Data for processing below:

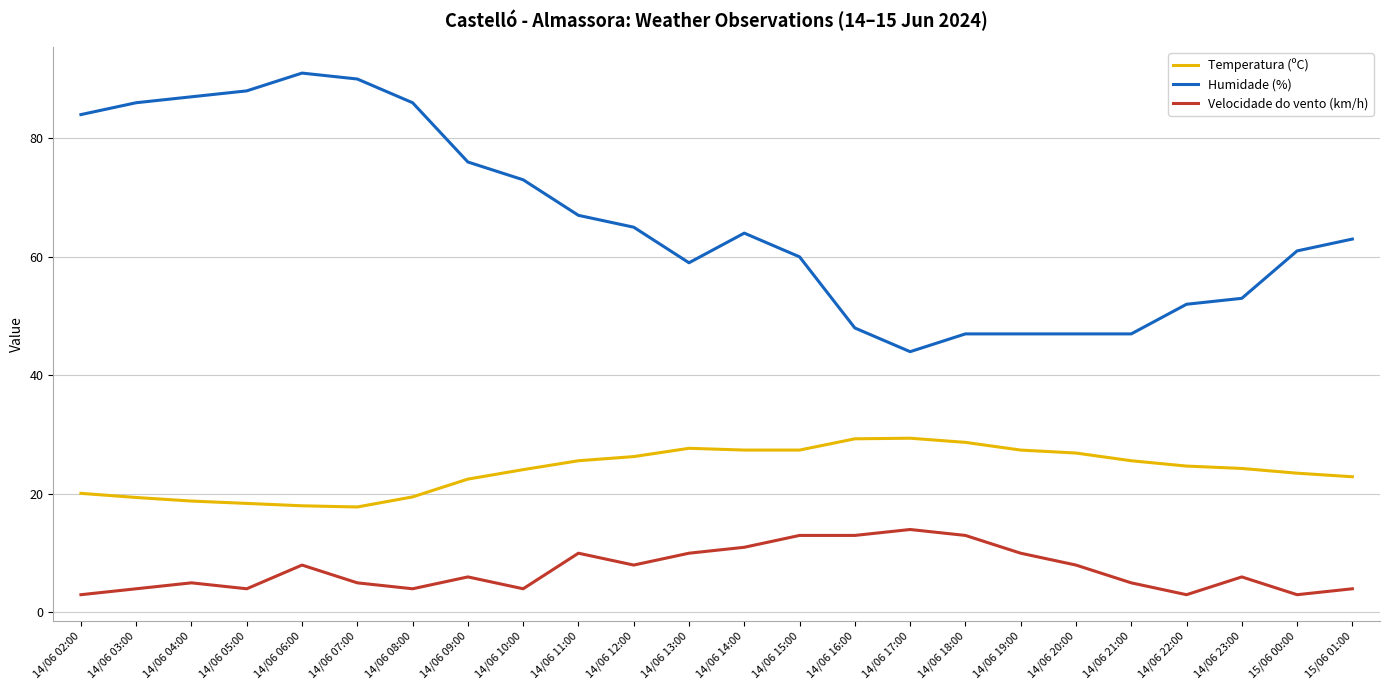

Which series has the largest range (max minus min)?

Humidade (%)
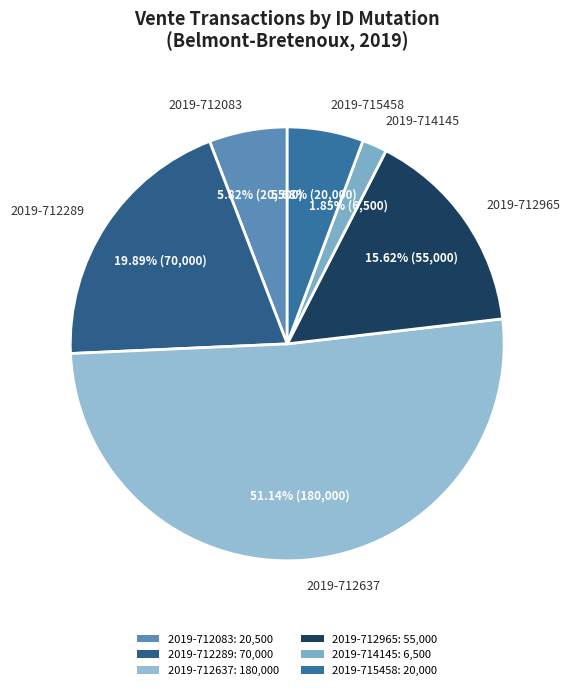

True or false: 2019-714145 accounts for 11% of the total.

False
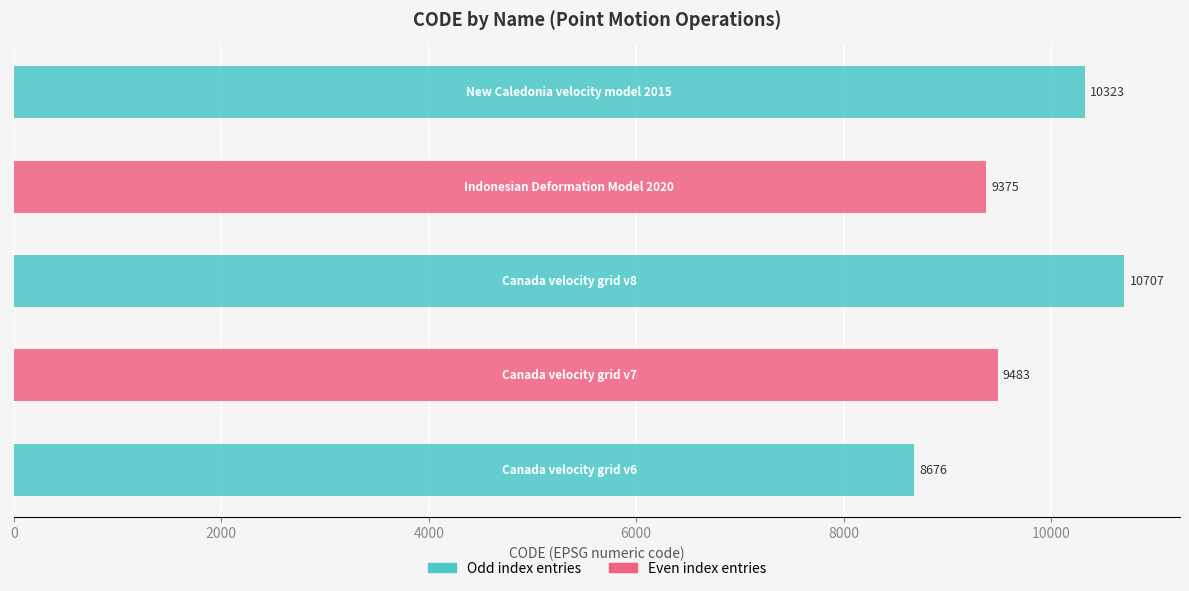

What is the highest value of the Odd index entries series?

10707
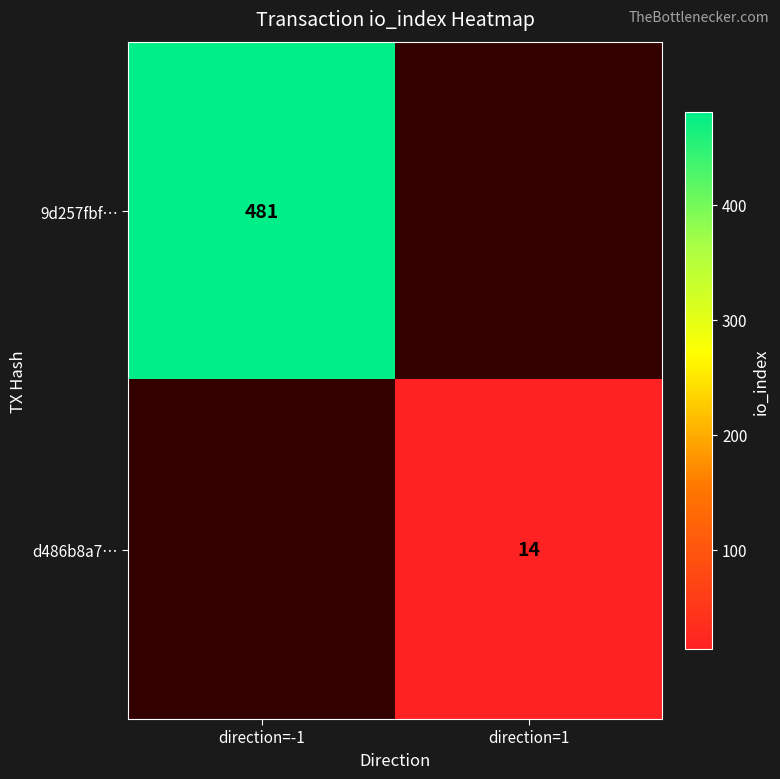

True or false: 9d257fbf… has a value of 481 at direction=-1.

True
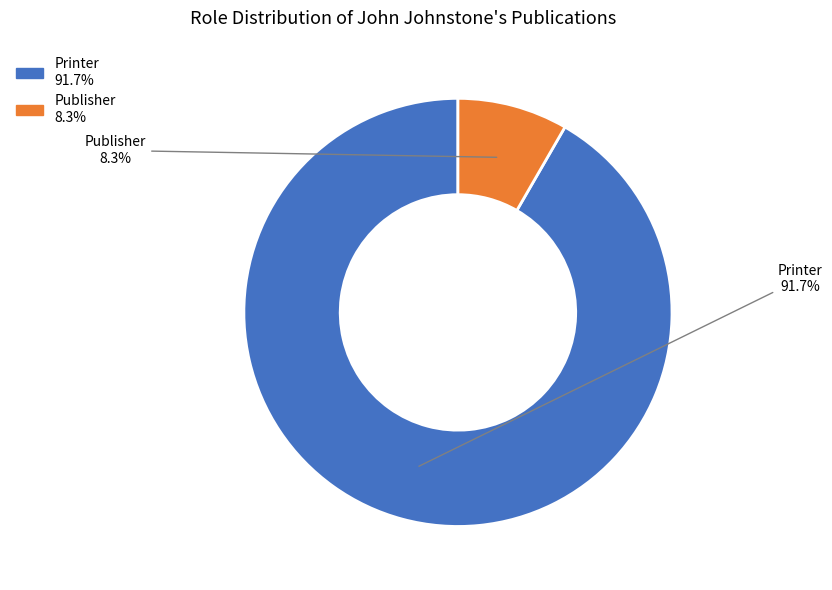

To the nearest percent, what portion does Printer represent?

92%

End of Data for processing.

The task: Switch each "series" in the listing to "data set" and write out its lines again with no other change, omitting the pictures.

Task result:
Which data set has the largest range (max minus min)?

Humidade (%)

True or false: 2019-714145 accounts for 11% of the total.

False

What is the highest value of the Odd index entries data set?

10707

True or false: 9d257fbf… has a value of 481 at direction=-1.

True

To the nearest percent, what portion does Printer represent?

92%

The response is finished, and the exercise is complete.